And then there's Darwin. Although he's taken to pestering my husband more often now that he's working down here, Darwin's favorite place to perch is between my arms as I'm typing on this computer. Sometimes it's adorable, and sometimes it's downright annoying, especially when I'm trying to get something done on deadline, such as finishing the revisions to my dissertation so I can have it copied, bound and delivered to the committee on Friday.

My husband also has to put up with all my grunts and groans and sighs of exasperation as I deal with various annoyances, from computer glitches to misplacing the books and photocopies I need to finish the dissertation's bibliography.

Thus, it's not strange to hear my husband day-dreaming about the office he wants to have in our new house, or in the house we build at some point in our lives. His latest scheme, which I don't find very appealing, is building an office in the garage so he can put both his two main work passions together. What he also wants is to ensure that he has a cat- and dog-free zone to work in (and I think there's a little in there about having an office to himself, too).

As we've set the house up for showing (and we haven't had a one since last week's open house when 3 people showed up -- 2 of them a couple!), we moved the nice stereo down here to the office and I was looking forward to listening to classical music as I finished the last touches on my Monster. Alas, that's not to be because my husband doesn't like working to any kind of music, not even Vivaldi or Mozart. Thus, all you can hear in our office during daytime is the kikitiklak of our keyboards, and the birds chirping happily outside.

The good thing is that when we move to our apartment in the woods at the small college on the hill, he'll have his own office, with a large picture window facing the treed courtyard, and I'll be able to use my own, very nice little office in my department's home building.

In the meantime, our shared working spaces, while not ideal, aren't terrible either. I guess that if one of the worse things that they entail is having to deal with one imperious, spoiled cat; another one that's totally hyperactive and will never mature from a kitten into a cat (although he's all of 7 years old!); and a noisy, smelly dog, then we can both put up with it for a while longer while we both dream of what our new home will be.

□ □ □ □

→ To-do list:
1. Reproduce word for word everything in the home office passage from "In the meantime, our" down to "home will be.".
2. Answer these questions using the home office passage:
(a) Where is Darwin's favorite place to perch?
(b) How many people showed up at last week's open house?
(c) What will the window in the husband's office at the new apartment face?

→ Material provided:
□ □ □ □

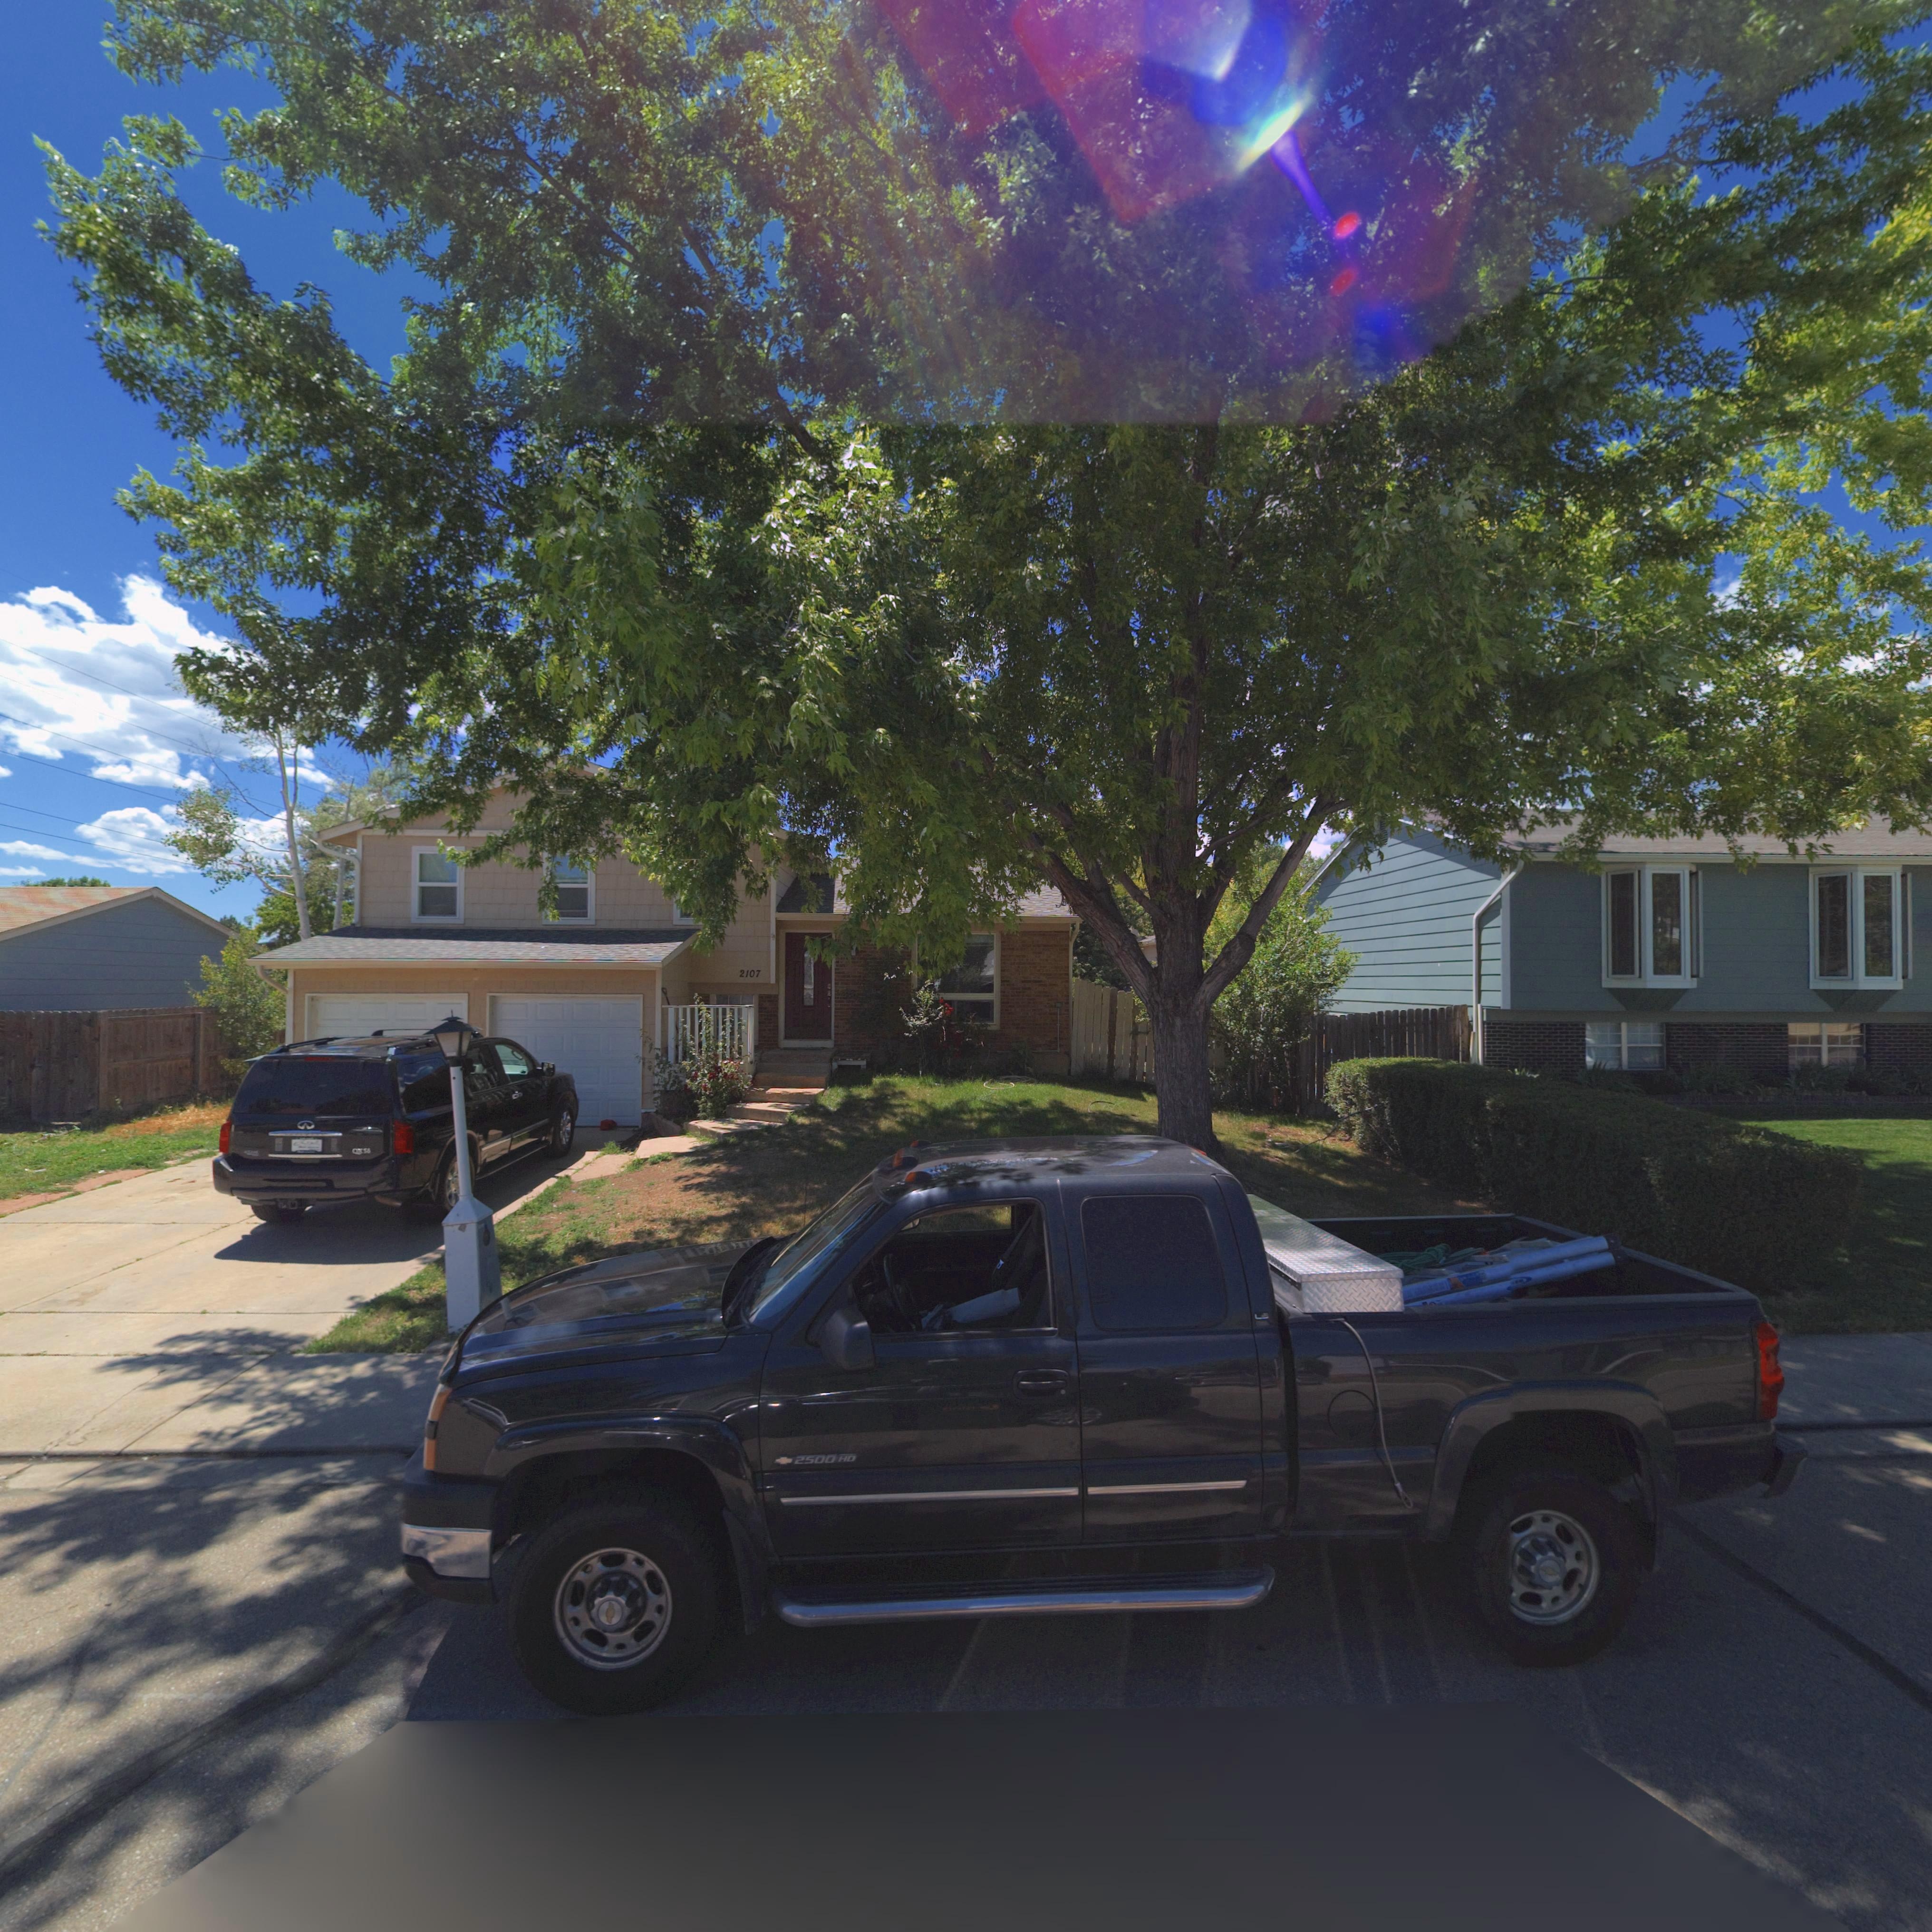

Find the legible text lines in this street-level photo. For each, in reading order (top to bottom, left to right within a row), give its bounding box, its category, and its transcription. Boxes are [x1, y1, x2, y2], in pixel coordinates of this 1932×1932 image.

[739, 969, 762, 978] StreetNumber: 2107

□ □ □ □

→ Answers below:
1.
In the meantime, our shared working spaces, while not ideal, aren't terrible either. I guess that if one of the worse things that they entail is having to deal with one imperious, spoiled cat; another one that's totally hyperactive and will never mature from a kitten into a cat (although he's all of 7 years old!); and a noisy, smelly dog, then we can both put up with it for a while longer while we both dream of what our new home will be.

2.
(a) Between the writer's arms as the writer is typing on the computer.
(b) Three people, two of them a couple.
(c) The treed courtyard.